(Input for this task begins)

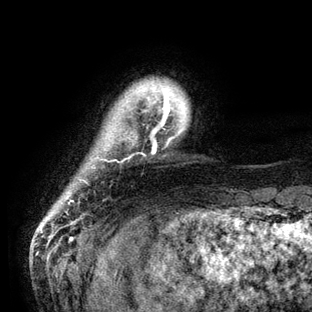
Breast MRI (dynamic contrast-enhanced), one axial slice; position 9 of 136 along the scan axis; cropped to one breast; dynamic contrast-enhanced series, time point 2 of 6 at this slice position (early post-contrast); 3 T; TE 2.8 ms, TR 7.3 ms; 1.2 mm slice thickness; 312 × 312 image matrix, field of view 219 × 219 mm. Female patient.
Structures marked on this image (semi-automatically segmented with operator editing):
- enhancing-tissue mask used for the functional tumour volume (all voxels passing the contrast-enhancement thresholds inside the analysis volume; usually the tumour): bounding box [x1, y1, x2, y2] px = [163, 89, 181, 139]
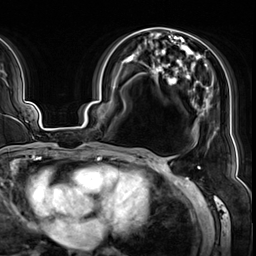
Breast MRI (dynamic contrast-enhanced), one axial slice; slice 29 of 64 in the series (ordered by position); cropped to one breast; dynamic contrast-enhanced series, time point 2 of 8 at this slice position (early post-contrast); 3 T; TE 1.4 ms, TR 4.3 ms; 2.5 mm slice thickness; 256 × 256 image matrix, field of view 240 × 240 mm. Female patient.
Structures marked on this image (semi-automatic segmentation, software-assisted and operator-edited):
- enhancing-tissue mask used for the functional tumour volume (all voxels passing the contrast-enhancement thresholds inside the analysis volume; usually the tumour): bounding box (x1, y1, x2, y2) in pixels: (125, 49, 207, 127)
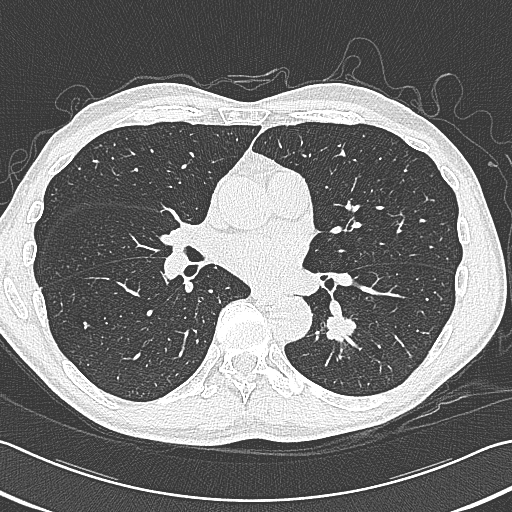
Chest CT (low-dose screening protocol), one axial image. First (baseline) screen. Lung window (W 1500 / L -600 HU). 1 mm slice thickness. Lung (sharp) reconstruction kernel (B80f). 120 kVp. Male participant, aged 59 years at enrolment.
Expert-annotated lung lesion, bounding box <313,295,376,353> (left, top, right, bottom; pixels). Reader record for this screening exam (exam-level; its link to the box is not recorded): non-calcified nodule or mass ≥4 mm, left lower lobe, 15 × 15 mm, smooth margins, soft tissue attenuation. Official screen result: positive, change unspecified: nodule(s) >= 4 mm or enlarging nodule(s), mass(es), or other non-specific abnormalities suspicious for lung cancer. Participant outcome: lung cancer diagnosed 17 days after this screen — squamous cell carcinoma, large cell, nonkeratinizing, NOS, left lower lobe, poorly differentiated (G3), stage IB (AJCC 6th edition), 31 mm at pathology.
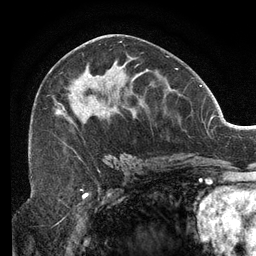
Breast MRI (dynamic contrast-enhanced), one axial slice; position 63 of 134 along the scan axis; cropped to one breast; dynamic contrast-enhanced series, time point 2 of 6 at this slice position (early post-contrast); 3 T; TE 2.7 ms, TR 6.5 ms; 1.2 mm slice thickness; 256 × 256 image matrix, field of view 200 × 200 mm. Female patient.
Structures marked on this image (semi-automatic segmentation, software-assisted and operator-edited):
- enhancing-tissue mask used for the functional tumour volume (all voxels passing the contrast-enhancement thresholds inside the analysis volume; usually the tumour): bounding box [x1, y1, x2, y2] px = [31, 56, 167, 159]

(Input for this task ends)
(Input for this task begins)

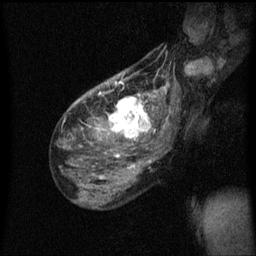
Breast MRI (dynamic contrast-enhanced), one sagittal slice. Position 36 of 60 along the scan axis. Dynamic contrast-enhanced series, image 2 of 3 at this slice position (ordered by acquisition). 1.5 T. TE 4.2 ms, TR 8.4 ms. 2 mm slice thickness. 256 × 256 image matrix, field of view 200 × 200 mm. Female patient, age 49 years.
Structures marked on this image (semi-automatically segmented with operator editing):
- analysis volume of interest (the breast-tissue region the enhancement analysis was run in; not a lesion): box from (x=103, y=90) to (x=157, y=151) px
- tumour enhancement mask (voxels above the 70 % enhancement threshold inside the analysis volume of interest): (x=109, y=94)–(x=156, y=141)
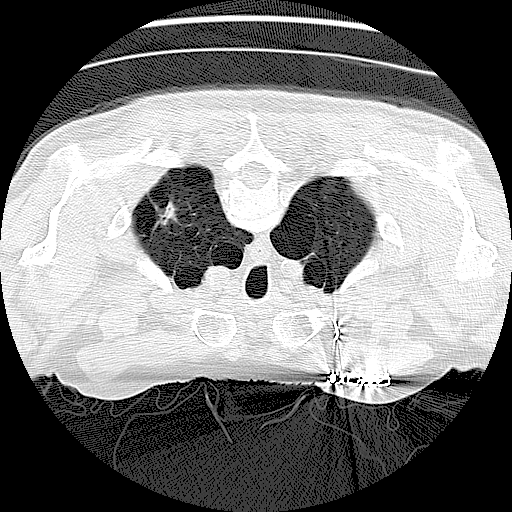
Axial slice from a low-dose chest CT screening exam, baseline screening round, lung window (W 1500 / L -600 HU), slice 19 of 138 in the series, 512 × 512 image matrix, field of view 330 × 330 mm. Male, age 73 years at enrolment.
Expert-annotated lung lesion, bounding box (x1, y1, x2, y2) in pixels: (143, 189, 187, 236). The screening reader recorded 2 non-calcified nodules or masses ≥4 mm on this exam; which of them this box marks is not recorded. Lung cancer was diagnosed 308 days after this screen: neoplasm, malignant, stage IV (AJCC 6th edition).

(Input for this task ends)

**What you need to do:**
Reproduce every line of the records containing the string "Expert".

**Solution to this task:**
Expert-annotated lung lesion, bounding box <313,295,376,353> (left, top, right, bottom; pixels). Reader record for this screening exam (exam-level; its link to the box is not recorded): non-calcified nodule or mass ≥4 mm, left lower lobe, 15 × 15 mm, smooth margins, soft tissue attenuation. Official screen result: positive, change unspecified: nodule(s) >= 4 mm or enlarging nodule(s), mass(es), or other non-specific abnormalities suspicious for lung cancer. Participant outcome: lung cancer diagnosed 17 days after this screen — squamous cell carcinoma, large cell, nonkeratinizing, NOS, left lower lobe, poorly differentiated (G3), stage IB (AJCC 6th edition), 31 mm at pathology.
Expert-annotated lung lesion, bounding box (x1, y1, x2, y2) in pixels: (143, 189, 187, 236). The screening reader recorded 2 non-calcified nodules or masses ≥4 mm on this exam; which of them this box marks is not recorded. Lung cancer was diagnosed 308 days after this screen: neoplasm, malignant, stage IV (AJCC 6th edition).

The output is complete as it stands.